The report says that there could be “a ceiling on future growth if global internet adoption continues to expand at the pace that consensus analysts expect.”
The report also says that ad revenue from social media will stay at a “modest” $5 billion (£3.1bn), which is lessthan 1% of the global industry total and gives a low revenue per user of $4 (£2.5).
Deloitte does add that due to a low cost base, social networks might still achieve impressive gross margins, particularly when compared against traditional media companies.
However, Deloitte says that traditional media, particularly television, will remain dominant. Television will see its “super media” status strengthened and “prophecies of the imminent obsolescence of television will again be proved wrong.” The company believes that pay-TV revenue in the BRIC countries will grow by 20% and global ad revenue is set to increase by $10bn (£6.3bn) to $191bn (£119bn).
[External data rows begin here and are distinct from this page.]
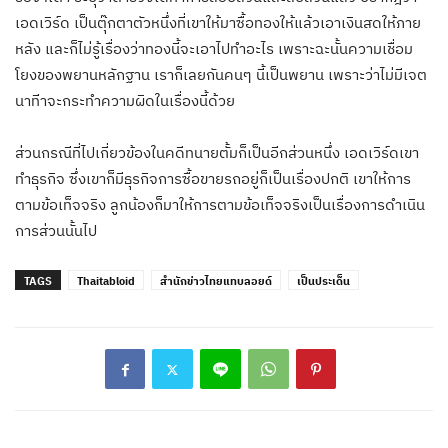
เอดเวิร์ด เป็นตุ๊กตาตัวหนึ่งที่เขาให้มาซื้อทองให้แล้วเอาเงินสดให้ภาย
หลัง และก็ไม่รู้เรื่องว่าทองนี้จะเอาไปทำอะไร เพราะฉะนั้นความเชื่อม
โยงของพยานหลักฐาน เราก็เลยกันคนๆ นี้เป็นพยาน เพราะว่าไม่มีเจต
นาทีาจะกระทำความผิดในเรื่องนี้ด้วย
ส่วนกรณีที่ไปเกี่ยวข้องในคดีทนายตั้มก็เป็นอีกส่วนหนึ่ง เอดเวิร์ดเขา
ทำธุรกิจ ซึ่งเขาก็มีธุรกิจการซื้อขายรถอยู่ก็เป็นเรื่องปกติ เขาให้การ
ตามข้อเท็จจริง ลูกน้องก็มาให้การตามข้อเท็จจริงเป็นเรื่องการดำเนิน
การส่วนนั้นไป
TAGS
Thaitabloid
สำนักข่าวไทยแทบลอยด์
เป็นประเด็น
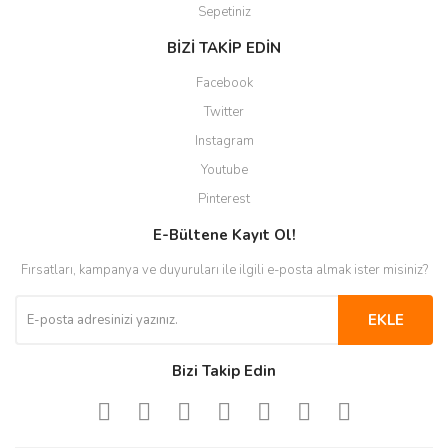
Sepetiniz
BİZİ TAKİP EDİN
Facebook
Twitter
Instagram
Youtube
Pinterest
E-Bültene Kayıt Ol!
Fırsatları, kampanya ve duyuruları ile ilgili e-posta almak ister misiniz?
EKLE
Bizi Takip Edin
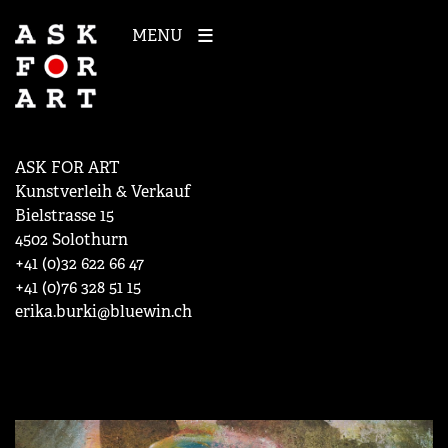
MENU
ASK FOR ART
Kunstverleih & Verkauf
Bielstrasse 15
4502 Solothurn
+41 (0)32 622 66 47
+41 (0)76 328 51 15
erika.burki@bluewin.ch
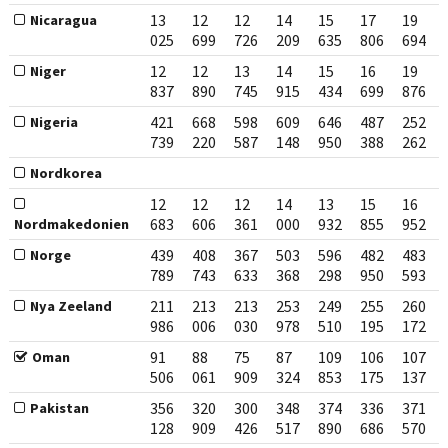
13
12
12
14
15
17
19
Nicaragua
025
699
726
209
635
806
694
12
12
13
14
15
16
19
Niger
837
890
745
915
434
699
876
421
668
598
609
646
487
252
Nigeria
739
220
587
148
950
388
262
Nordkorea
12
12
12
14
13
15
16
683
606
361
000
932
855
952
Nordmakedonien
439
408
367
503
596
482
483
Norge
789
743
633
368
298
950
593
211
213
213
253
249
255
260
Nya Zeeland
986
006
030
978
510
195
172
91
88
75
87
109
106
107
Oman
506
061
909
324
853
175
137
356
320
300
348
374
336
371
Pakistan
128
909
426
517
890
686
570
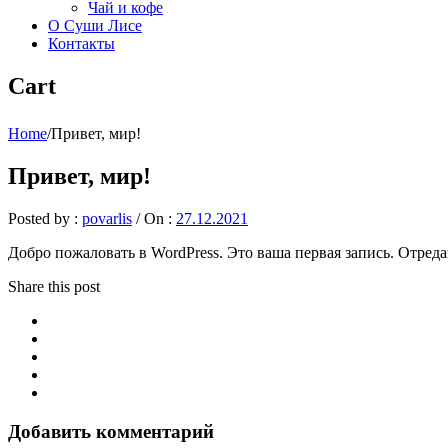
Чай и кофе
О Суши Лисе
Контакты
Cart
Home
/
Привет, мир!
Привет, мир!
Posted by :
povarlis
/
On :
27.12.2021
Добро пожаловать в WordPress. Это ваша первая запись. Отреда
Share this post
Добавить комментарий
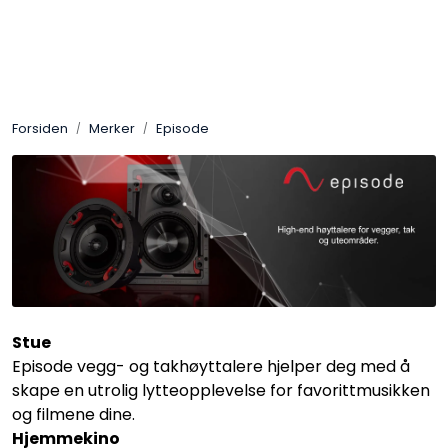
Skip to main content
Control4
Forsiden
Merker
Episode
SONOS
Smarthus
KNX
Stereo
Stue
Høyttalere
Episode vegg- og takhøyttalere hjelper deg med å
skape en utrolig lytteopplevelse for favorittmusikken
Kabler
og filmene dine.
Hjemmekino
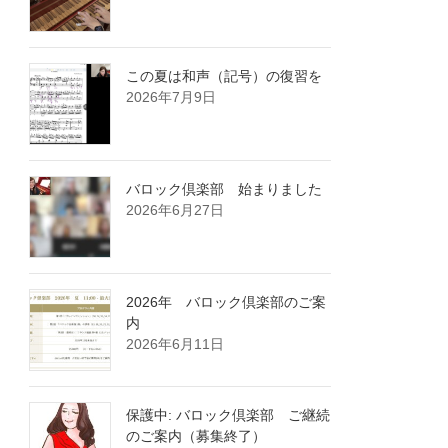
この夏は和声（記号）の復習を
2026年7月9日
バロック倶楽部 始まりました
2026年6月27日
2026年 バロック倶楽部のご案
内
2026年6月11日
保護中: バロック倶楽部 ご継続
のご案内（募集終了）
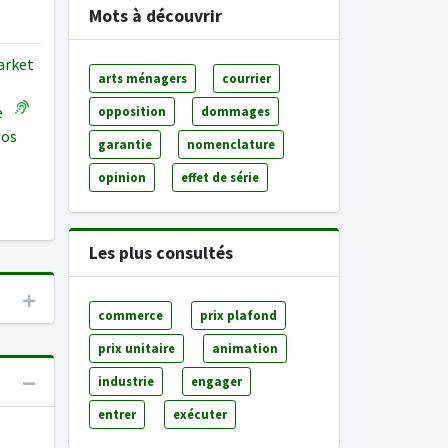
Mots à découvrir
market
arts ménagers
courrier
re
opposition
dommages
tos
garantie
nomenclature
opinion
effet de série
Les plus consultés
commerce
prix plafond
prix unitaire
animation
industrie
engager
entrer
exécuter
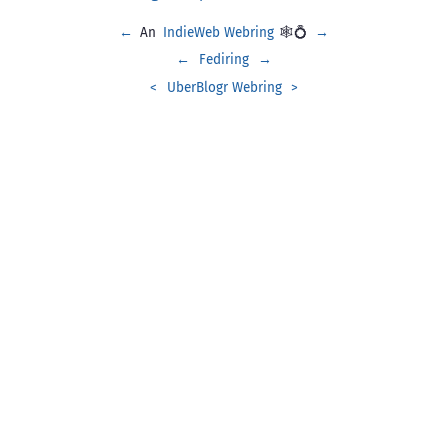
←
An
IndieWeb Webring
🕸💍
→
←
Fediring
→
<
UberBlogr Webring
>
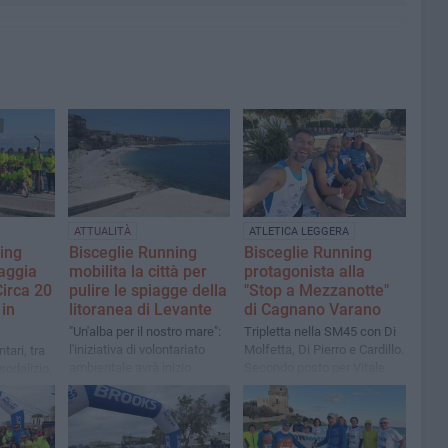
ATTUALITÀ
ATLETICA LEGGERA
ing
Bisceglie Running
Bisceglie Running
iaggia
mobilita la città per
protagonista alla
Circa 20
pulire le spiagge della
"Stop a Mezzanotte"
 in
litoranea di Levante
di Cagnano Varano
"Un'alba per il nostro mare":
Tripletta nella SM45 con Di
l'iniziativa di volontariato
Molfetta, Di Pierro e Cardillo.
tari, tra
ambientale avrà inizio
Secondo posto per Vitale
 sodalizio,
domenica 12 luglio
nella SM65: quattro atleti in
iativa sul
gara, altrettanti podi
nte
conquistati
Fears that digital video recorders (DVR) will impact on ad viewing are also overplayed.
While such players will achieve more than 50% penetration in UK TV households by year end, Deloitte believes the 30 second TV commercial will remain and only fade “If those television viewers record every single show they watch, including sport matches, reality show finals and news bulletins, so they can deliberately avoid commercials.”
The arrival of TVs and set top boxes with a “search” function to pull out specific content is not going to revolutionise mainstream viewing, due to the “inherently passive nature of watching television”.
Lead media partner of Deloitte Ed Shedd says: “This year’s predications show television’s continued strength, which continues to lead all media in total revenues, including ad sales, subscriptions, pay-per-view and licence fees.”